Write all of the entries out again exactly, but not the images.

Given data
● ● ● ● ● ● ●
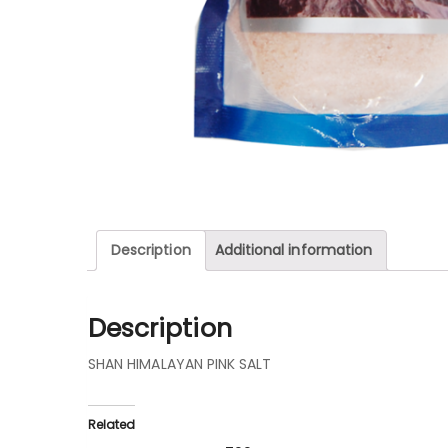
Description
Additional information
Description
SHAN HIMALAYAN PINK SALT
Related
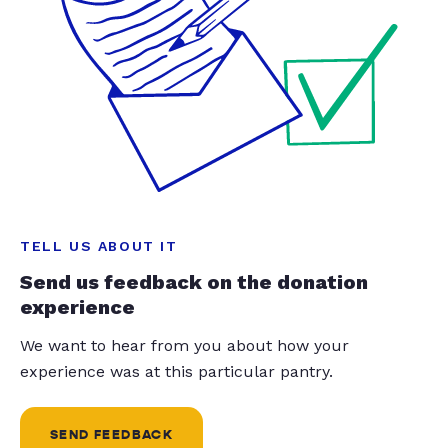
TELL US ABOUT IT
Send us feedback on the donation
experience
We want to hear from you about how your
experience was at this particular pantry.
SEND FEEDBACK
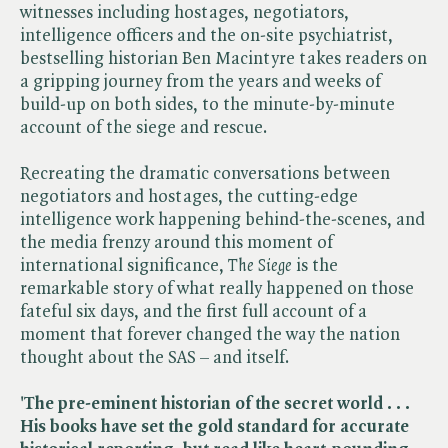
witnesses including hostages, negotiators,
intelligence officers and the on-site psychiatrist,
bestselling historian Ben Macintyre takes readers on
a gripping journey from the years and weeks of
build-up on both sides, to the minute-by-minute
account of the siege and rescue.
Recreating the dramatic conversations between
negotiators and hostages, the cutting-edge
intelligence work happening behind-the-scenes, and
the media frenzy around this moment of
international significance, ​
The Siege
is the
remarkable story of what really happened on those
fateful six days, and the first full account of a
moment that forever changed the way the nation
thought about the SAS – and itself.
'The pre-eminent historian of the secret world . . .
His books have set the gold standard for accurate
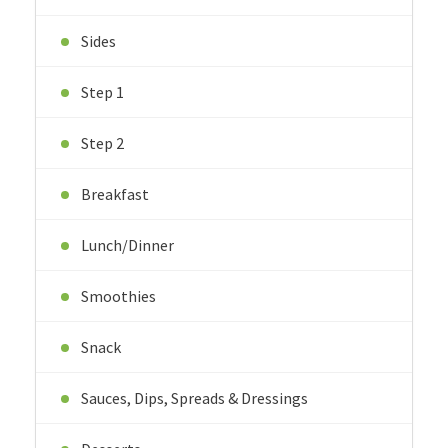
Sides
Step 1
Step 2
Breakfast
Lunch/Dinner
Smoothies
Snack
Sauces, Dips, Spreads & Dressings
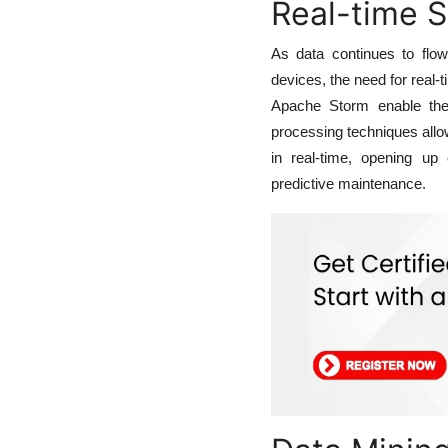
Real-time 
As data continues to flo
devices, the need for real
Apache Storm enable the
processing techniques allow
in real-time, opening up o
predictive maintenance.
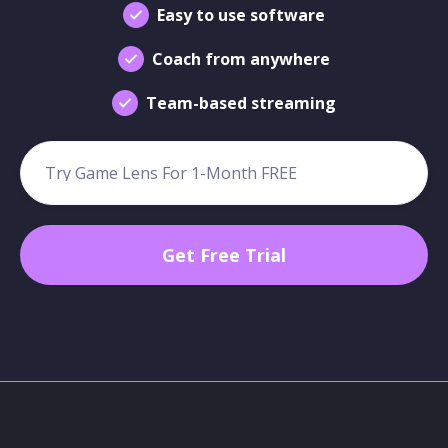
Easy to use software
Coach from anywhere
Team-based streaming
● ● ● ● ● ● ●
Answer section
Description
Additional information
Description
SHAN HIMALAYAN PINK SALT
Related
TELL US ABOUT IT
Send us feedback on the donation
experience
We want to hear from you about how your
experience was at this particular pantry.
SEND FEEDBACK
witnesses including hostages, negotiators,
intelligence officers and the on-site psychiatrist,
bestselling historian Ben Macintyre takes readers on
a gripping journey from the years and weeks of
build-up on both sides, to the minute-by-minute
account of the siege and rescue.
Recreating the dramatic conversations between
negotiators and hostages, the cutting-edge
intelligence work happening behind-the-scenes, and
the media frenzy around this moment of
international significance, ​
The Siege
is the
remarkable story of what really happened on those
fateful six days, and the first full account of a
moment that forever changed the way the nation
thought about the SAS – and itself.
'The pre-eminent historian of the secret world . . .
His books have set the gold standard for accurate
Sides
Step 1
Step 2
Breakfast
Lunch/Dinner
Smoothies
Snack
Sauces, Dips, Spreads & Dressings
Real-time 
As data continues to flo
devices, the need for real
Apache Storm enable the
processing techniques allow
in real-time, opening up o
predictive maintenance.
Easy to use software
Coach from anywhere
Team-based streaming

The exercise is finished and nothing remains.